**WORK REQUIRED**:
Only the pictures are to be left out; write out the rest of the data exactly.

**SUPPLIED MATERIAL**:
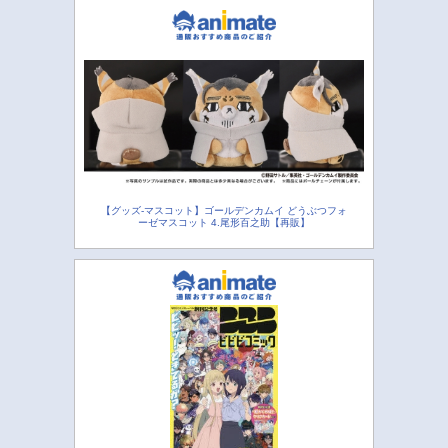
【グッズ-マスコット】ゴールデンカムイ どうぶつフォ
ーゼマスコット 4.尾形百之助【再販】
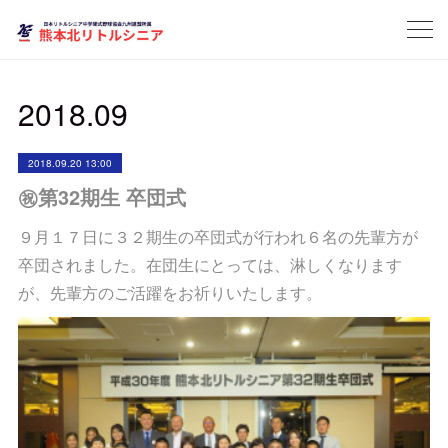
2018
.
09
2018.09.20 13:00
㊗第32期生 卒団式
９月１７日に３２期生の卒団式が行われ６名の先輩方が
卒団されました。在団生にとっては、淋しくなります
が、先輩方のご活躍をお祈りいたします。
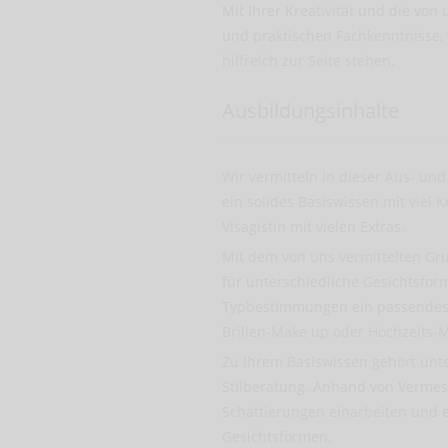
Mit Ihrer Kreativität und die von
und praktischen Fachkenntnisse
hilfreich zur Seite stehen.
Ausbildungsinhalte
Wir vermitteln in dieser Aus- un
ein solides Basiswissen mit viel 
Visagistin mit vielen Extras.
Mit dem von uns vermittelten Gru
für unterschiedliche Gesichtsfo
Typbestimmungen ein passendes
Brillen-Make up oder Hochzeits-
Zu Ihrem Basiswissen gehört unt
Stilberatung. Anhand von Verme
Schattierungen einarbeiten und 
Gesichtsformen.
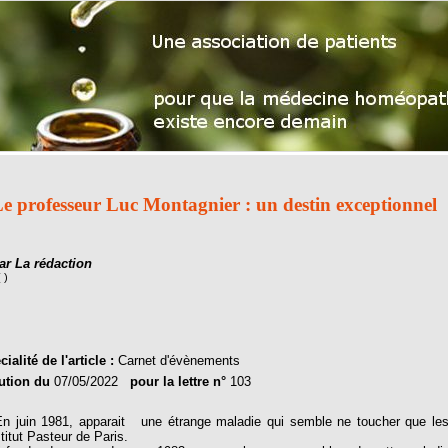
e professeur Luc Montagnier : un destin exceptionnel
ar La rédaction
( )
ialité de l'article :
Carnet d'évènements
ution du
07/05/2022
pour la lettre n°
103
juin 1981, apparait une étrange maladie qui semble ne toucher que les 
stitut Pasteur de Paris.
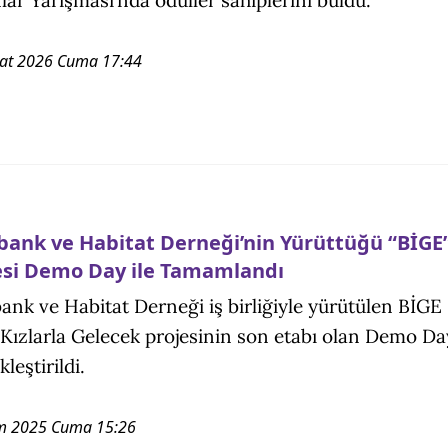
at 2026 Cuma 17:44
bank ve Habitat Derneği’nin Yürüttüğü “BİGE
esi Demo Day ile Tamamlandı
ank ve Habitat Derneği iş birliğiyle yürütülen BİGE
 Kızlarla Gelecek projesinin son etabı olan Demo Da
leştirildi.
m 2025 Cuma 15:26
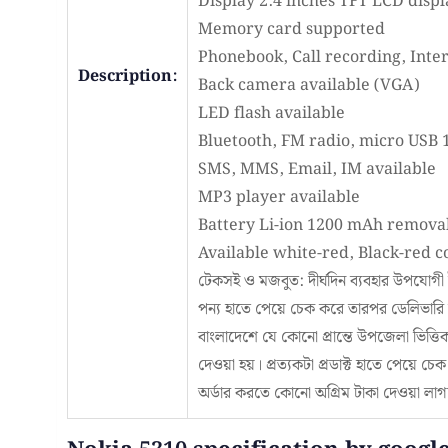
Display 2.4 inches TFT LCD displ
Memory card supported
Phonebook, Call recording, Inter
Description:
Back camera available (VGA)
LED flash available
Bluetooth, FM radio, micro USB 1
SMS, MMS, Email, IM available
MP3 player available
Battery Li-ion 1200 mAh remova
Available white-red, Black-red c
টেকসই ও মজবুত: দীর্ঘদিন ব্যবহার উপযোগী 
পন্য হাতে পেয়ে চেক করে তারপর ডেলিভারি 
বাংলাদেশে যে কোনো প্রান্তে উপজেলা ভিত্ত
দেওয়া হয়। প্রত্যকটা প্রডাক্ট হাতে পেয়ে 
অর্ডার করতে কোনো অগ্রিম টাকা দেওয়া লাগ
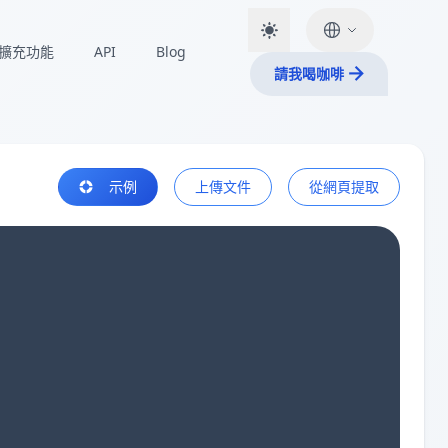
擴充功能
API
Blog
請我喝咖啡
示例
上傳文件
從網頁提取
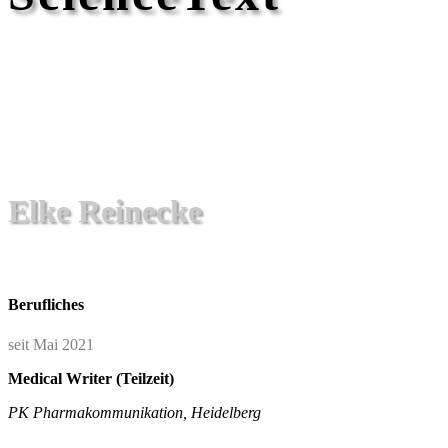
Elke Reinecke
Berufliches
seit Mai 2021
Medical Writer (Teilzeit)
PK Pharmakommunikation, Heidelberg
____________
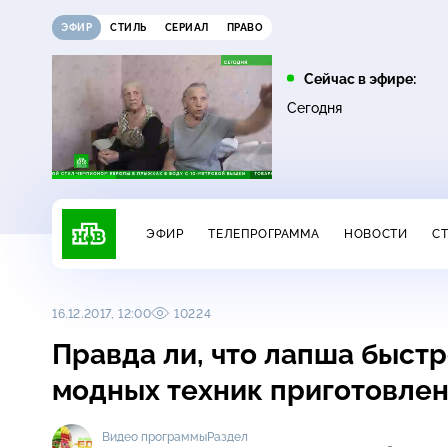
ЭФИР
СТИЛЬ
СЕРИАЛ
ПРАВО
21:30
22:35
Сейчас в эфире:
6+
16+
Неизвестная Россия
Темная лошадка
Сегодня
ЭФИР
ТЕЛЕПРОГРАММА
НОВОСТИ
С
16.12.2017, 12:00
10224
Правда ли, что лапша быстр
модных техник приготовлен
Видео программы
Раздел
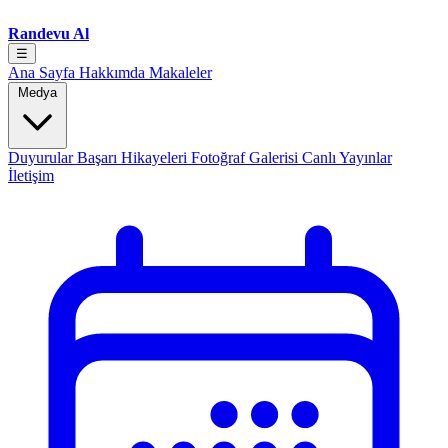
Randevu Al
☰
Ana Sayfa
Hakkımda
Makaleler
Medya
Duyurular
Başarı Hikayeleri
Fotoğraf Galerisi
Canlı Yayınlar
İletişim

**REPLY TO THE EXERCISE**:
【グッズ-マスコット】ゴールデンカムイ どうぶつフォ
ーゼマスコット 4.尾形百之助【再販】
2018
.
09
2018.09.20 13:00
㊗第32期生 卒団式
９月１７日に３２期生の卒団式が行われ６名の先輩方が
卒団されました。在団生にとっては、淋しくなります
が、先輩方のご活躍をお祈りいたします。
Mit Ihrer Kreativität und die von
und praktischen Fachkenntnisse
hilfreich zur Seite stehen.
Ausbildungsinhalte
Wir vermitteln in dieser Aus- un
ein solides Basiswissen mit viel 
Visagistin mit vielen Extras.
Mit dem von uns vermittelten Gru
für unterschiedliche Gesichtsfo
Typbestimmungen ein passendes
Brillen-Make up oder Hochzeits-
Zu Ihrem Basiswissen gehört unt
Stilberatung. Anhand von Verme
Schattierungen einarbeiten und 
Gesichtsformen.
e professeur Luc Montagnier : un destin exceptionnel
ar La rédaction
( )
ialité de l'article :
Carnet d'évènements
ution du
07/05/2022
pour la lettre n°
103
juin 1981, apparait une étrange maladie qui semble ne toucher que les 
stitut Pasteur de Paris.
at 2026 Cuma 17:44
bank ve Habitat Derneği’nin Yürüttüğü “BİGE
esi Demo Day ile Tamamlandı
ank ve Habitat Derneği iş birliğiyle yürütülen BİGE
 Kızlarla Gelecek projesinin son etabı olan Demo Da
leştirildi.
m 2025 Cuma 15:26
Display 2.4 inches TFT LCD displ
Memory card supported
Phonebook, Call recording, Inter
Description:
Back camera available (VGA)
LED flash available
Bluetooth, FM radio, micro USB 1
SMS, MMS, Email, IM available
MP3 player available
Battery Li-ion 1200 mAh remova
Available white-red, Black-red c
টেকসই ও মজবুত: দীর্ঘদিন ব্যবহার উপযোগী 
পন্য হাতে পেয়ে চেক করে তারপর ডেলিভারি 
বাংলাদেশে যে কোনো প্রান্তে উপজেলা ভিত্ত
দেওয়া হয়। প্রত্যকটা প্রডাক্ট হাতে পেয়ে 
অর্ডার করতে কোনো অগ্রিম টাকা দেওয়া লাগ
擴充功能
API
Blog
請我喝咖啡
示例
上傳文件
從網頁提取
Elke Reinecke
Berufliches
seit Mai 2021
Medical Writer (Teilzeit)
PK Pharmakommunikation, Heidelberg
____________
ЭФИР
СТИЛЬ
СЕРИАЛ
ПРАВО
21:30
22:35
Сейчас в эфире:
6+
16+
Неизвестная Россия
Темная лошадка
Сегодня
ЭФИР
ТЕЛЕПРОГРАММА
НОВОСТИ
С
16.12.2017, 12:00
10224
Правда ли, что лапша быстр
модных техник приготовлен
Видео программы
Раздел
Randevu Al
☰
Ana Sayfa
Hakkımda
Makaleler
Medya
Duyurular
Başarı Hikayeleri
Fotoğraf Galerisi
Canlı Yayınlar
İletişim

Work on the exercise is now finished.